━━ Given information ━━

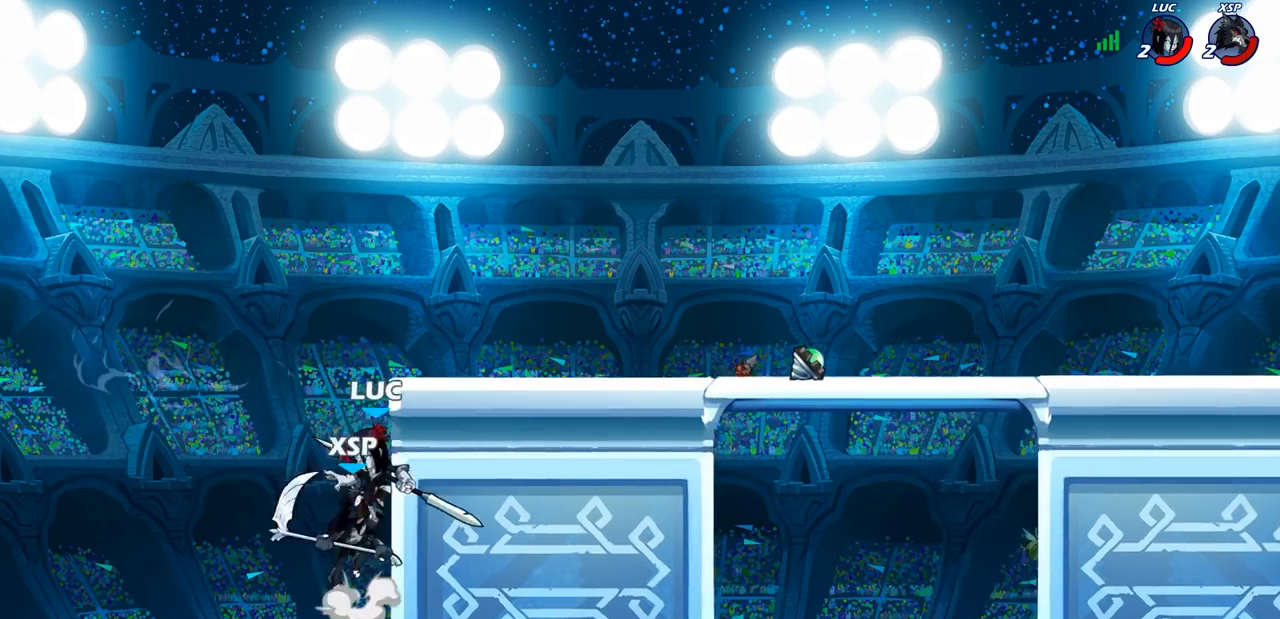
{"dt_ms": 500, "buttons": [], "left_stick": "right", "right_stick": "center", "events": [[17, "CROSS", "down"], [117, "SQUARE", "down"], [133, "CROSS", "up"], [133, "right_stick", "down-left"], [200, "SQUARE", "up"], [200, "right_stick", "center"], [417, "left_stick", "right"]]}
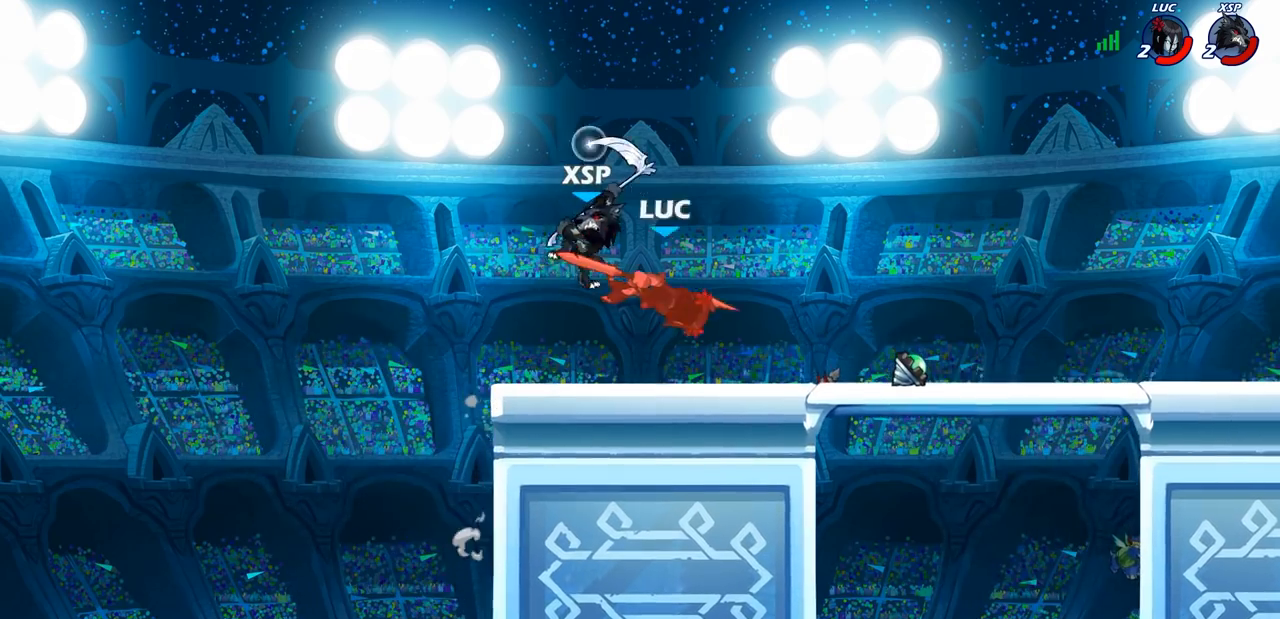
{"dt_ms": 500, "buttons": [], "left_stick": "left", "right_stick": "center", "events": [[167, "left_stick", "center"], [350, "left_stick", "left"]]}
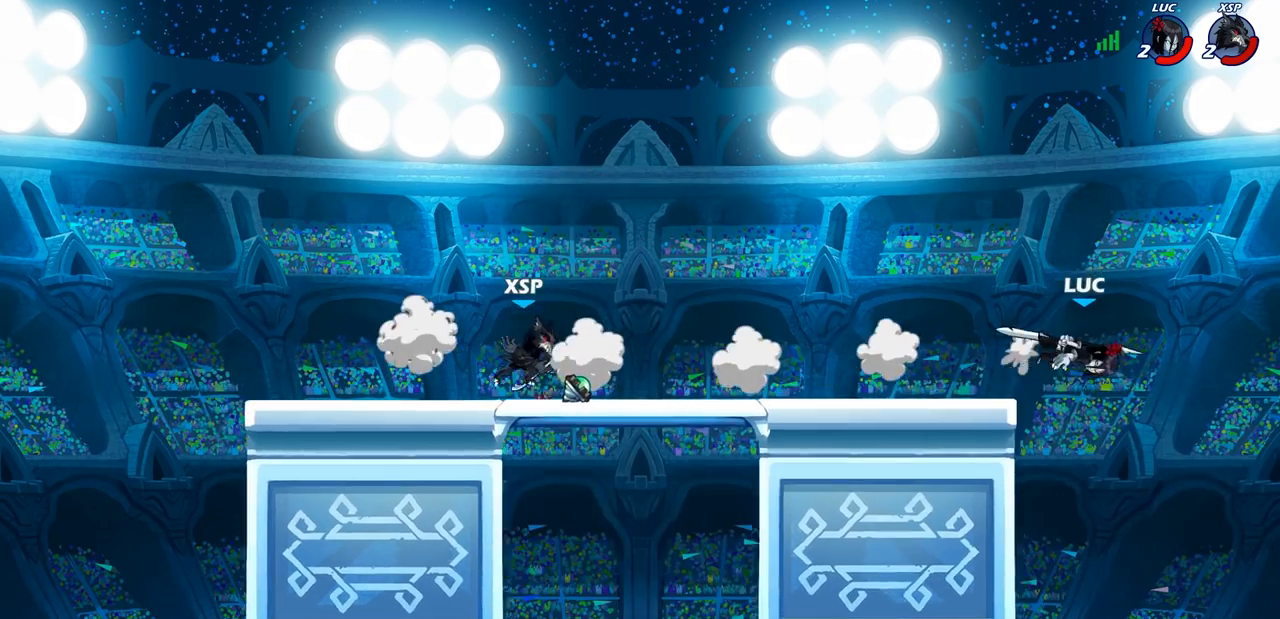
{"dt_ms": 500, "buttons": ["CROSS"], "left_stick": "left", "right_stick": "center", "events": [[167, "CROSS", "down"], [300, "CROSS", "up"], [400, "CROSS", "down"]]}
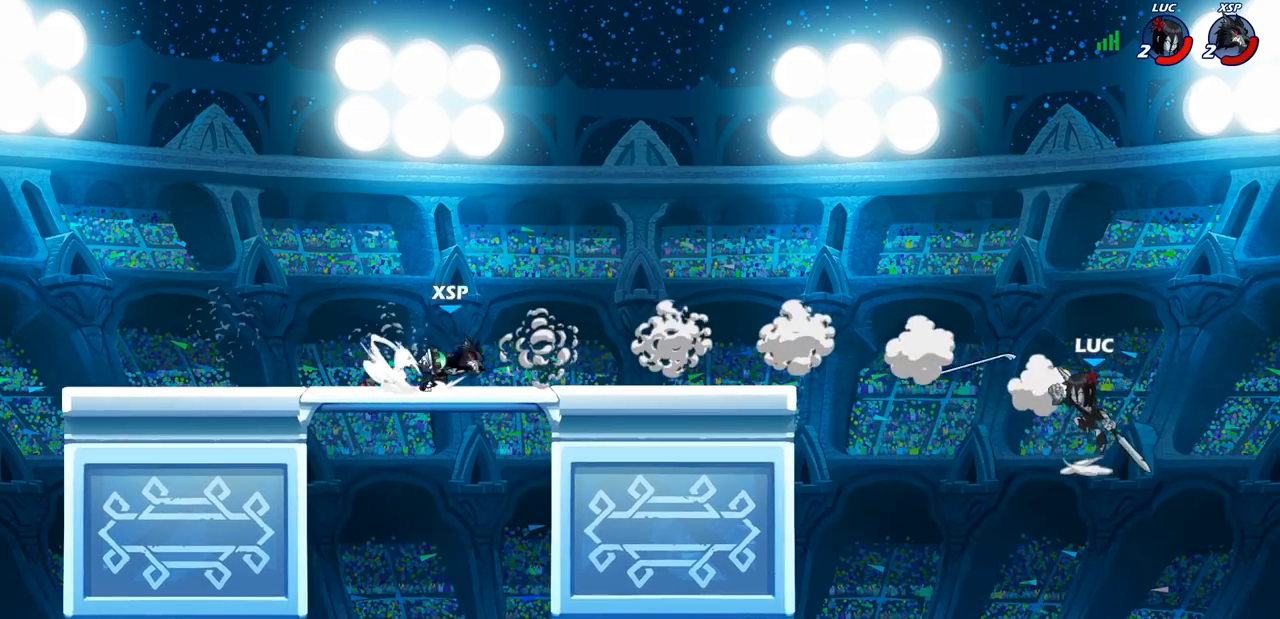
{"dt_ms": 500, "buttons": [], "left_stick": "left", "right_stick": "center", "events": [[83, "left_stick", "up-right"], [133, "CROSS", "up"], [283, "left_stick", "up-left"], [350, "left_stick", "left"]]}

━━━

### Assignment
Write the number of lines above that contain the string "down", and nothing besides.

### Task answer
2